Background: Facioscapulohumeral muscular dystrophy is a rare inherited neuromuscular disease with an estimated prevalence of 1/20,000 and France therefore harbors about 3000 FSHD patients. With research progress and the development of targeted therapies, patients' identification through registries can facilitate and improve recruitment in clinical trials and studies.
Results: The French National Registry of FSHD patients was designed as a mixed model registry involving both patients and physicians, through self-report and clinical evaluation questionnaires respectively, to collect molecular and clinical data. Because of the limited number of patients, data quality is a major goal of the registry and various automatic data control features have been implemented in the bioinformatics system. In parallel, data are manually validated by molecular and clinical curators. Since its creation in 2013, data from 638 FSHD patients have been collected, representing about 21% of the French FSHD population. The mixed model strategy allowed to collect 59.1% of data from both patients and clinicians; 26 and 14.9% from respectively patients and clinicians only. With the identification of the FSHD1 and FSHD2 forms, specific questionnaires have been designed. Though FSHD2 patients are progressively included, FSHD1 patients still account for the majority (94.9%). The registry is compatible with the FAIR principles as data are Findable, Accessible and Interoperable. We thus used molecular standards and standardized clinical terms used by the FILNEMUS French network of reference centers for the diagnosis and follow-up of patients suffering from a rare neuromuscular disease. The implemented clinical terms mostly map to dictionaries and terminology systems such as SNOMED-CT (75% of terms), CTV3 (61.7%) and NCIt (53.3%). Because of the sensitive nature of data, they are not directly reusable and can only be accessed as aggregated data after evaluation and approval by the registry oversight committee.
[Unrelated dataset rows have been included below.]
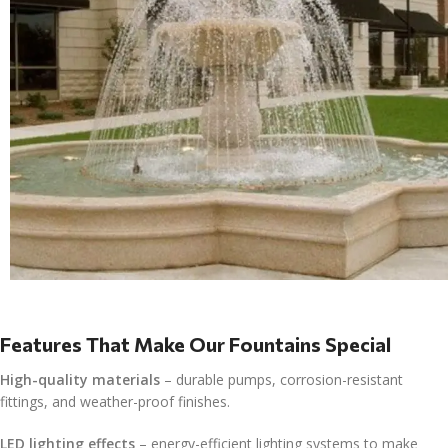
Features That Make Our Fountains Special
High-quality materials
– durable pumps, corrosion-resistant
fittings, and weather-proof finishes.
LED lighting effects
– energy-efficient lighting systems to make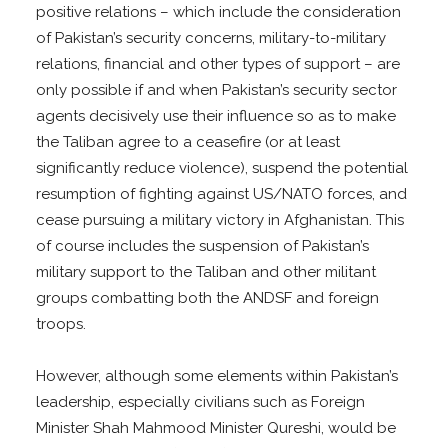
positive relations – which include the consideration
of Pakistan’s security concerns, military-to-military
relations, financial and other types of support – are
only possible if and when Pakistan’s security sector
agents decisively use their influence so as to make
the Taliban agree to a ceasefire (or at least
significantly reduce violence), suspend the potential
resumption of fighting against US/NATO forces, and
cease pursuing a military victory in Afghanistan. This
of course includes the suspension of Pakistan’s
military support to the Taliban and other militant
groups combatting both the ANDSF and foreign
troops.
However, although some elements within Pakistan’s
leadership, especially civilians such as Foreign
Minister Shah Mahmood Minister Qureshi, would be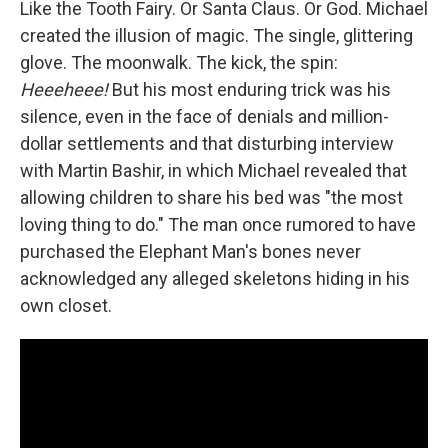
Like the Tooth Fairy. Or Santa Claus. Or God. Michael
created the illusion of magic. The single, glittering
glove. The moonwalk. The kick, the spin:
Heeeheee!
But his most enduring trick was his
silence, even in the face of denials and million-
dollar settlements and that disturbing interview
with Martin Bashir, in which Michael revealed that
allowing children to share his bed was "the most
loving thing to do." The man once rumored to have
purchased the Elephant Man's bones never
acknowledged any alleged skeletons hiding in his
own closet.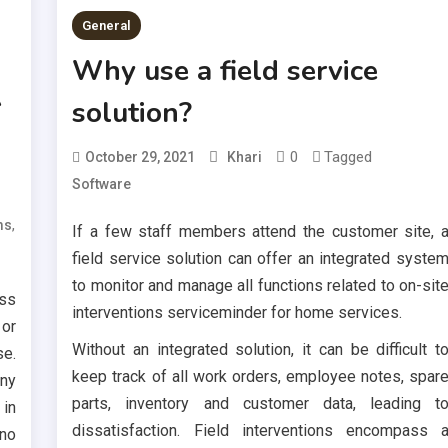
General
Why use a field service
A
solution?
0
Tagged
October 29, 2021
Khari
Software
,
ms
If a few staff members attend the customer site, 
field service solution can offer an integrated syste
to monitor and manage all functions related to on-sit
ss
interventions serviceminder for home services.
 or
Without an integrated solution, it can be difficult t
se.
keep track of all work orders, employee notes, spar
any
parts, inventory and customer data, leading t
 in
dissatisfaction. Field interventions encompass 
 no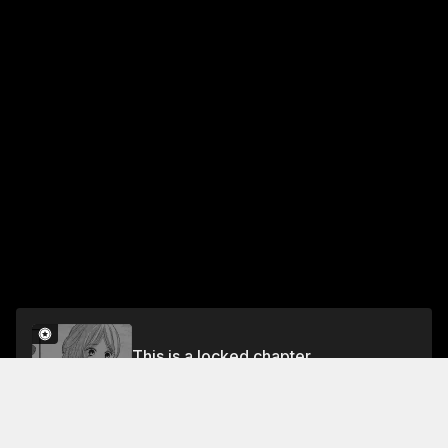
This is a locked chapter
ACT 42: MELT
Unlock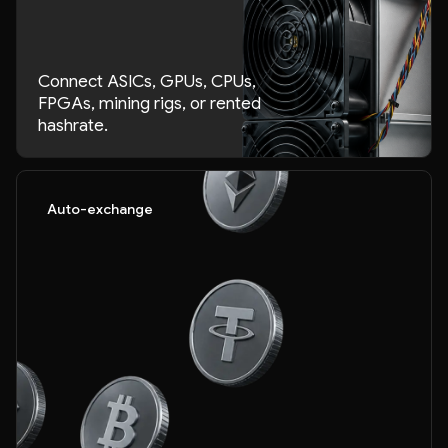
Connect ASICs, GPUs, CPUs,
FPGAs, mining rigs, or rented
hashrate.
Auto-exchange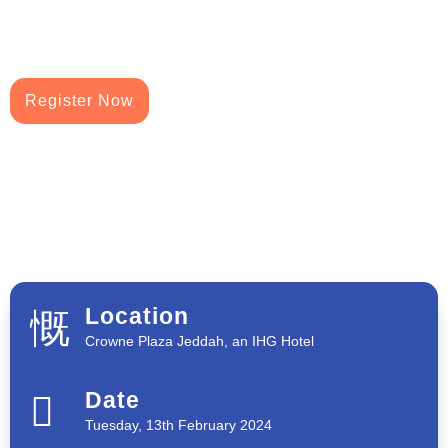
Register Now
Location
Crowne Plaza Jeddah, an IHG Hotel
Date
Tuesday, 13th February 2024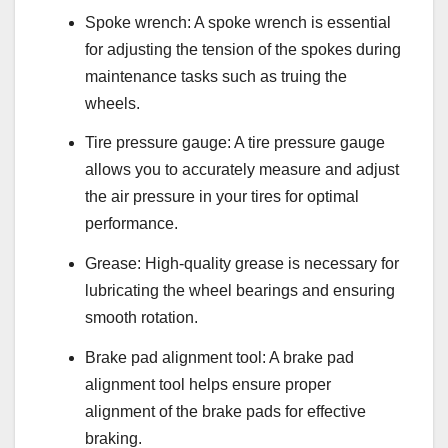
Spoke wrench: A spoke wrench is essential
for adjusting the tension of the spokes during
maintenance tasks such as truing the
wheels.
Tire pressure gauge: A tire pressure gauge
allows you to accurately measure and adjust
the air pressure in your tires for optimal
performance.
Grease: High-quality grease is necessary for
lubricating the wheel bearings and ensuring
smooth rotation.
Brake pad alignment tool: A brake pad
alignment tool helps ensure proper
alignment of the brake pads for effective
braking.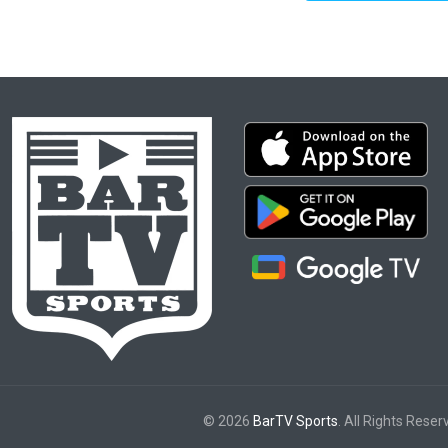
© 2026
BarTV Sports
. All Rights Reser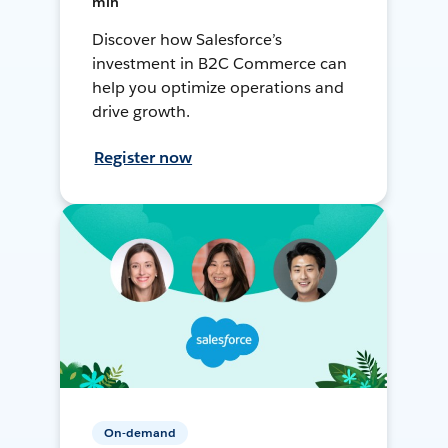
min
Discover how Salesforce’s
investment in B2C Commerce can
help you optimize operations and
drive growth.
Register now
On-demand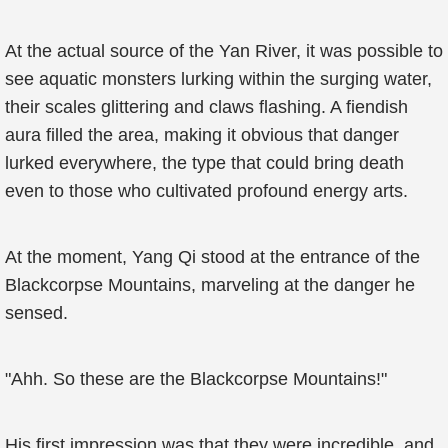
At the actual source of the Yan River, it was possible to
see aquatic monsters lurking within the surging water,
their scales glittering and claws flashing. A fiendish
aura filled the area, making it obvious that danger
lurked everywhere, the type that could bring death
even to those who cultivated profound energy arts.
At the moment, Yang Qi stood at the entrance of the
Blackcorpse Mountains, marveling at the danger he
sensed.
"Ahh. So these are the Blackcorpse Mountains!"
His first impression was that they were incredible, and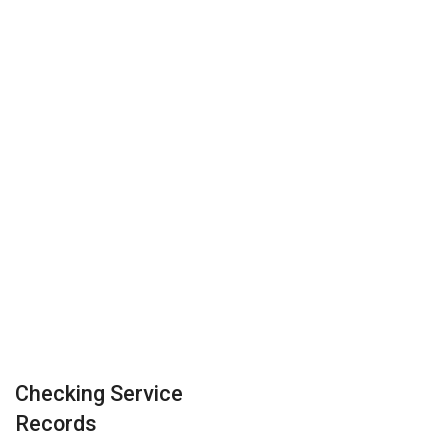
Checking Service
Records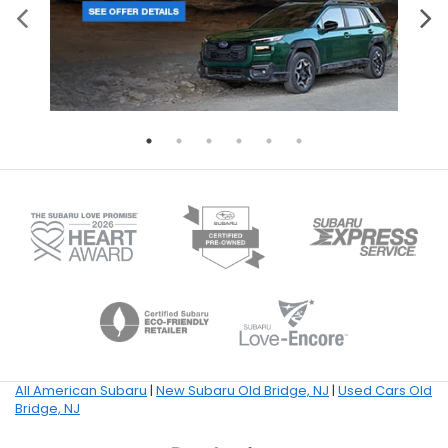
All American Subaru
|
New Subaru Old Bridge, NJ
|
Used Cars Old
Bridge, NJ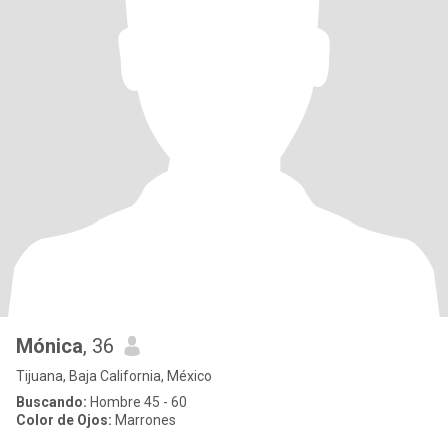
Mónica
, 36
Tijuana, Baja California, México
Buscando:
Hombre 45 - 60
Color de Ojos:
Marrones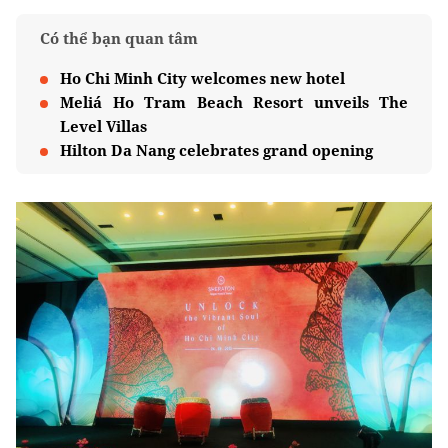
Có thể bạn quan tâm
Ho Chi Minh City welcomes new hotel
Meliá Ho Tram Beach Resort unveils The
Level Villas
Hilton Da Nang celebrates grand opening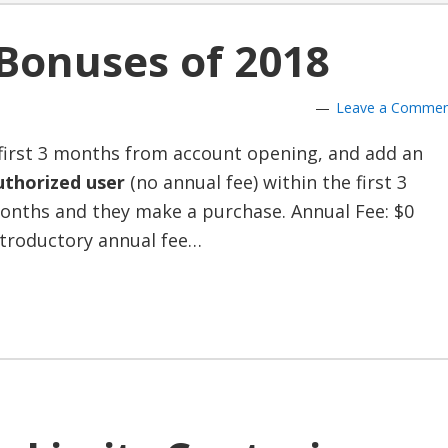
 Bonuses of 2018
Leave a Comme
first 3 months from account opening, and add an
uthorized user
(no annual fee) within the first 3
onths and they make a purchase. Annual Fee: $0
ntroductory annual fee…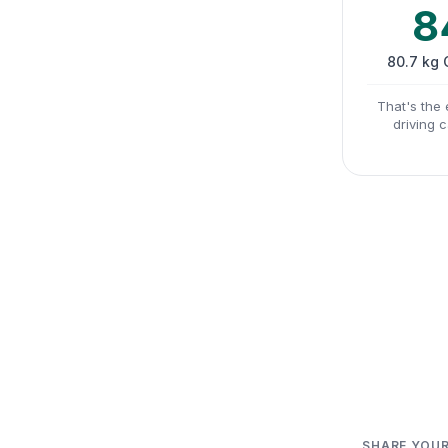
8
80.7 kg
That's the 
driving 
SHARE YOUR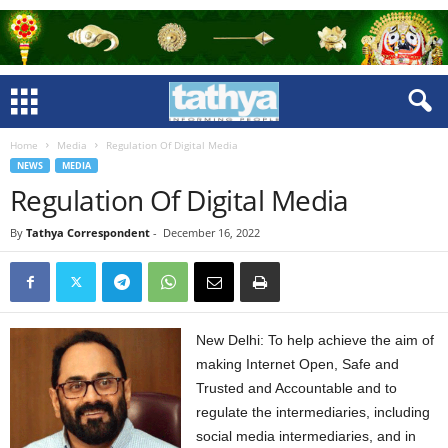
Home
Media
Regulation Of Digital Media
NEWS
MEDIA
Regulation Of Digital Media
By
Tathya Correspondent
-
December 16, 2022
New Delhi: To help achieve the aim of
making Internet Open, Safe and
Trusted and Accountable and to
regulate the intermediaries, including
social media intermediaries, and in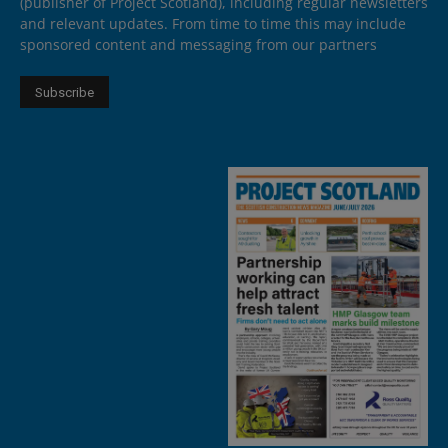
(publisher of Project Scotland), including regular newsletters
and relevant updates. From time to time this may include
sponsored content and messaging from our partners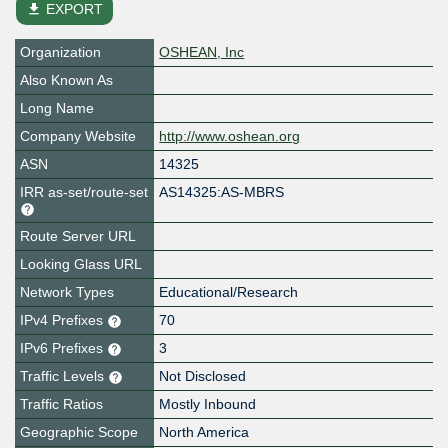
file_download
EXPORT
Organization
OSHEAN, Inc
Also Known As
Long Name
Company Website
http://www.oshean.org
ASN
14325
IRR as-set/route-set
AS14325:AS-MBRS
Route Server URL
Looking Glass URL
Network Types
Educational/Research
IPv4 Prefixes
70
IPv6 Prefixes
3
Traffic Levels
Not Disclosed
Traffic Ratios
Mostly Inbound
Geographic Scope
North America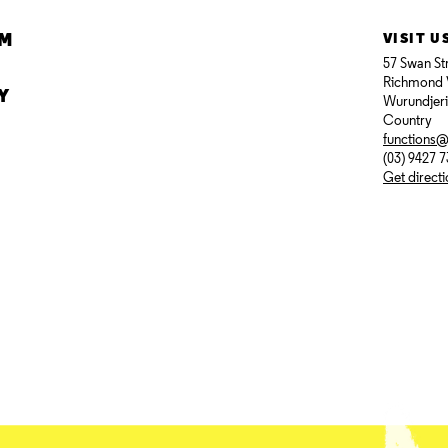
AM
VISIT U
57 Swan St
Richmond 
Y
Wurundjer
Country
functions
(03) 9427 
Get direct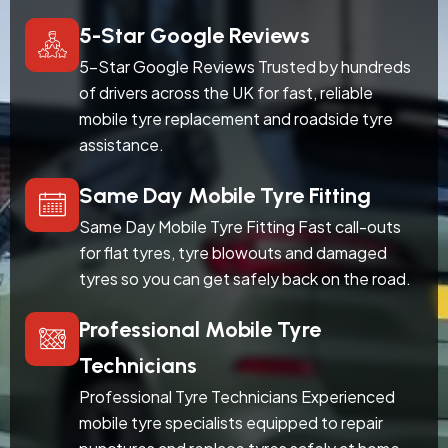
5-Star Google Reviews
5-Star Google Reviews Trusted by hundreds
of drivers across the UK for fast, reliable
mobile tyre replacement and roadside tyre
assistance.
Same Day Mobile Tyre Fitting
Same Day Mobile Tyre Fitting Fast call-outs
for flat tyres, tyre blowouts and damaged
tyres so you can get safely back on the road.
Professional Mobile Tyre
Technicians
Professional Tyre Technicians Experienced
mobile tyre specialists equipped to repair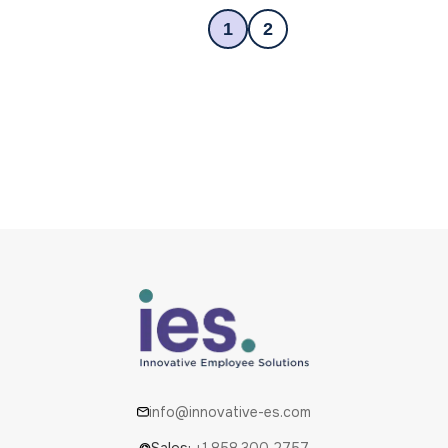
1
2
info@innovative-es.com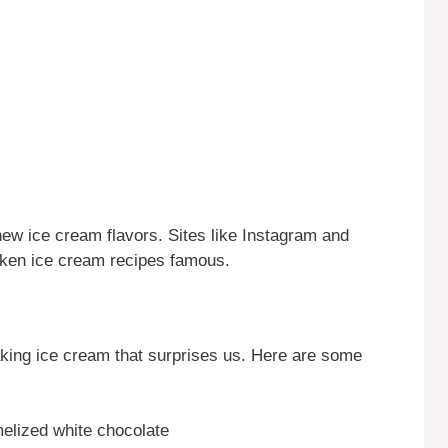
ew ice cream flavors. Sites like Instagram and
ken ice cream recipes famous.
king ice cream that surprises us. Here are some
melized white chocolate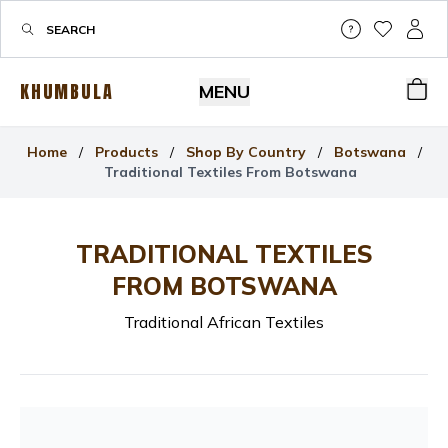
Help & Su
My Wis
My P
KHUMBULA
MENU
Bas
Home
/
Products
/
Shop By Country
/
Botswana
/
Traditional Textiles From Botswana
TRADITIONAL TEXTILES
FROM BOTSWANA
Traditional African Textiles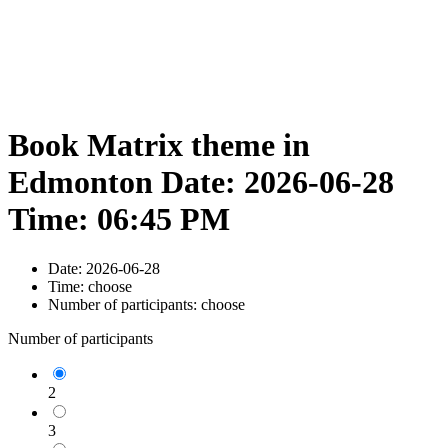
Book Matrix theme in
Edmonton Date: 2026-06-28
Time: 06:45 PM
Date:
2026-06-28
Time:
choose
Number of participants:
choose
Number of participants
2
3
Conclusions: The French National Registry of FSHD patients belongs to a national effort to develop databases, which should now interact with other initiatives to build a European and/or an international FSHD virtual registry for the benefits of patients. It is accessible at www.fshd.fr and various useful information, links, and documents, including a video, are available for patients and professionals.
Keywords: Database; FSHD; FSHD1; FSHD2; Facioscapulohumeral muscular dystrophy; Myopathy; Patient registry.